# [Work instruction]
A line counts if it contains the word "melengkapinya" at least once. State how many such lines the records contain, giving the number alone.

(Extracted data entries)
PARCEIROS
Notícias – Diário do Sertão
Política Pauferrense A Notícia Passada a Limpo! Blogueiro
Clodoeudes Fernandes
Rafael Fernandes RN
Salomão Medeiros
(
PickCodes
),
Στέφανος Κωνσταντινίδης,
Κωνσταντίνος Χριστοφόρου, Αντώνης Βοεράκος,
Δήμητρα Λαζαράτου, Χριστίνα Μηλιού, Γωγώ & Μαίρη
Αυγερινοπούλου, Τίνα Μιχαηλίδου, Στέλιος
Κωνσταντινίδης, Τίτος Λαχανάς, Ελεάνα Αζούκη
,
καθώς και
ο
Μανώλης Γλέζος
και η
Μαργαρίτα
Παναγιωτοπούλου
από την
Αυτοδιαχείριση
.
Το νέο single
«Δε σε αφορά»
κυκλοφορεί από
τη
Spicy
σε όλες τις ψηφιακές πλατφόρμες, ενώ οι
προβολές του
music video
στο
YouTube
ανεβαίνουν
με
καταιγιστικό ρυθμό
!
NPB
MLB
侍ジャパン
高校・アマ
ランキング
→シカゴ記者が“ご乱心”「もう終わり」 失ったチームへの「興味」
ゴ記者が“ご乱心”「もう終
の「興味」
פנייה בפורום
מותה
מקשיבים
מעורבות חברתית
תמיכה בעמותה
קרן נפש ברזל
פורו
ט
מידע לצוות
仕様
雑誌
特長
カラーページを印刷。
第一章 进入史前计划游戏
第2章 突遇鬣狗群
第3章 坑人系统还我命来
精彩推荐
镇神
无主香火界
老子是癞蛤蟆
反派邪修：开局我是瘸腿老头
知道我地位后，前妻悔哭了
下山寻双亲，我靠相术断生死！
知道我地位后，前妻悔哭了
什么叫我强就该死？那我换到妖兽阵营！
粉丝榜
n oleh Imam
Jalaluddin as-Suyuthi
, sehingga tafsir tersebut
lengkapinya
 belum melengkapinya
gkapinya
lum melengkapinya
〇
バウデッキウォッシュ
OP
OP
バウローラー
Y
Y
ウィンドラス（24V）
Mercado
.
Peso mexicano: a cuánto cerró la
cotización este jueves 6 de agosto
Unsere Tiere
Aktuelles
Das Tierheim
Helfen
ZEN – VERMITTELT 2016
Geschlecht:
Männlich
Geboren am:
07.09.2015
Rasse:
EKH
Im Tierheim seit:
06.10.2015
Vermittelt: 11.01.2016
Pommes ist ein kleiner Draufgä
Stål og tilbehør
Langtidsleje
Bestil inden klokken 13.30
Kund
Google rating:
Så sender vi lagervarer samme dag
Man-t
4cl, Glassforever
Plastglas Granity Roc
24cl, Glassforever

# [Finished task]
2